Quite often, I have to remind myself that this is only food, and it’s not a world-altering disaster if things don’t go well. Nonetheless, it’s hard when something you’ve put a lot of time and resources into fails, whether or not the thing is important in its own right.


So this post, then, comes with a moral: don’t rush things that cannot be rushed. Or, more specifically, don’t try and get a chocolate beetroot cake out of its tin when it’s only been out of the oven for thirty seconds, because it will collapse all over you and the floor and you will accidentally step in it and not realise and track cake all over the kitchen that you had only just cleaned that morning and ruin a perfectly decent pair of socks.

You can at least rest safe in the knowledge that this cake has been very thoroughly tested.


Source: I started with this recipe, but changed it a lot: making it into a loaf cake, adding raspberries, adding dark chocolate to boost the flavour, messing with quantities, adding decorations… I mean, it’s a different beast now.

Notes: The cake you see in the pictures has been made in my very smallest loaf tin and only uses half the mixture in this recipe. The rest I had to use for cupcakes on this occasion, for complicated reasons. This mix, then, will do for two small loaf cakes or one big one, or one small one and a batch of cupcakes, or two layers of a circular cake… whatever you fancy. It’s pretty forgiving.

Also, obviously the cake you see here is a re-make, post Disaster Cake.


100g dark chocolate
250g cooked beetroot (I get the vac-pac things from Sainsburys. Not in vinegar, obviously)
3 large eggs
200ml corn oil (or other flavourless oil)
1 tsp vanilla extract
60g cocoa powder
200g plain flour
2 tsp baking powder
250g caster sugar
100g raspberries

50g white chocolate and a handful of fresh or freeze dried raspberries for decorating, if you like.


  1. Preheat your oven to 180C/ 160C fan/ gas 4. Grease and line a loaf tin, or whatever tin you’ve gone for. Start the dark chocolate melting in a bain marie (or microwave if you are brave).
  2. Blitz your beetroot in a food processor until puréed and, leaving the machine running, pour in the oil and then crack in the eggs and add in the vanilla. Blitz until it’s all smooth and pink and kind of odd but lovely.

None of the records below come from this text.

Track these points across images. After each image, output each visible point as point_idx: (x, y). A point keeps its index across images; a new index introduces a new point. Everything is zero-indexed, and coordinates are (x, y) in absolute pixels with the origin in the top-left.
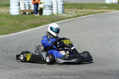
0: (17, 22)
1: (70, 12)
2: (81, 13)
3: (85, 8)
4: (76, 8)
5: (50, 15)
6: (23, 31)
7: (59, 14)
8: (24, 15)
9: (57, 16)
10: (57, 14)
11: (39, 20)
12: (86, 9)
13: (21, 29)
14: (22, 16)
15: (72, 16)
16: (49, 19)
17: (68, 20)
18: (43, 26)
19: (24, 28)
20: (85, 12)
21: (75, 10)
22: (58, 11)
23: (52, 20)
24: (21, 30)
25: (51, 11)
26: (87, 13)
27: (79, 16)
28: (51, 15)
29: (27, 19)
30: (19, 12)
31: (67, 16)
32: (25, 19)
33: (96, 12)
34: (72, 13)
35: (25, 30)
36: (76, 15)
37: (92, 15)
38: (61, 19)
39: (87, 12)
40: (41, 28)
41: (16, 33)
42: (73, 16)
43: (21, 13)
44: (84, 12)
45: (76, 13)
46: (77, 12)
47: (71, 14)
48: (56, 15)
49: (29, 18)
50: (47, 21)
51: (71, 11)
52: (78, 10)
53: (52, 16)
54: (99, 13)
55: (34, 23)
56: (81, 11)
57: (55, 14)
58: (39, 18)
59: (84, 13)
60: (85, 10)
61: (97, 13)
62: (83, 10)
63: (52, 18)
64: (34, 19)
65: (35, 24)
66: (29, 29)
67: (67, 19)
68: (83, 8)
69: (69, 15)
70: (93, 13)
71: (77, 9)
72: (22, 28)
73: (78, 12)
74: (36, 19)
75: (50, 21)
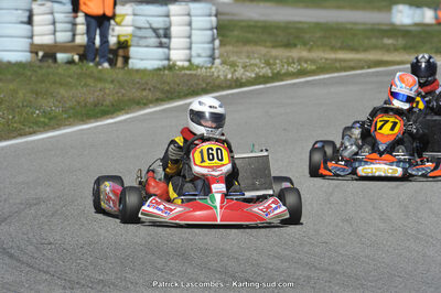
0: (21, 94)
1: (241, 60)
2: (289, 64)
3: (305, 44)
4: (268, 44)
5: (159, 69)
6: (46, 131)
7: (198, 67)
8: (49, 67)
9: (188, 72)
10: (186, 64)
11: (112, 86)
12: (310, 50)
13: (36, 123)
14: (40, 67)
15: (249, 74)
16: (154, 87)
17: (232, 94)
18: (128, 113)
19: (52, 122)
20: (306, 62)
21: (263, 50)
22: (194, 53)
23: (168, 91)
24: (36, 128)
25: (166, 50)
26: (314, 67)
27: (277, 77)
28: (164, 68)
29: (61, 85)
30: (31, 52)
31: (229, 76)
32: (54, 83)
33: (351, 60)
34: (251, 65)
35: (54, 128)
36: (267, 71)
37: (336, 75)
38: (204, 85)
39: (313, 61)
40: (120, 122)
41: (14, 138)
42: (253, 75)
43: (37, 54)
44: (300, 60)
45: (268, 64)
46: (271, 61)
47: (244, 67)
48: (183, 68)
49: (70, 76)
50: (144, 94)
51: (248, 57)
52: (275, 52)
53: (166, 72)
54: (362, 68)
55: (91, 99)
56: (288, 58)
57: (180, 64)
58: (112, 82)
59: (300, 64)
60: (305, 54)
61: (353, 68)
62: (295, 53)
63: (169, 84)
64: (91, 82)
65: (95, 106)
66: (70, 125)
67: (230, 87)
68: (295, 46)
69: (240, 73)
70: (338, 65)
71: (273, 47)
72: (42, 119)
73: (276, 58)
74: (99, 85)
75: (158, 94)
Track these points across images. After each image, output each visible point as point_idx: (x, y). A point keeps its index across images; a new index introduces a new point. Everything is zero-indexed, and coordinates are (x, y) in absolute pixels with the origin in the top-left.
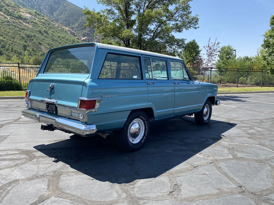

In a large bowl, sift the cocoa powder, flour, and baking powder together, and stir in the sugar. Make a well in the dry ingredients, then whisk in the very pink wet ingredients until smooth. Stir in the melted chocolate, and fold in the whole raspberries.
  3. Pop the mixture into your chosen tins and bake for around 40 minutes, although this will obviously depend on your choice of tin – the cake you see in the photo took 40 minutes at 160C in my fan oven. When it’s done, take it out and let it cool (might trick me once…) before decorating with swipes of melted white chocolate and raspberries, or feel free to leave it plain. It should taste lovely either way.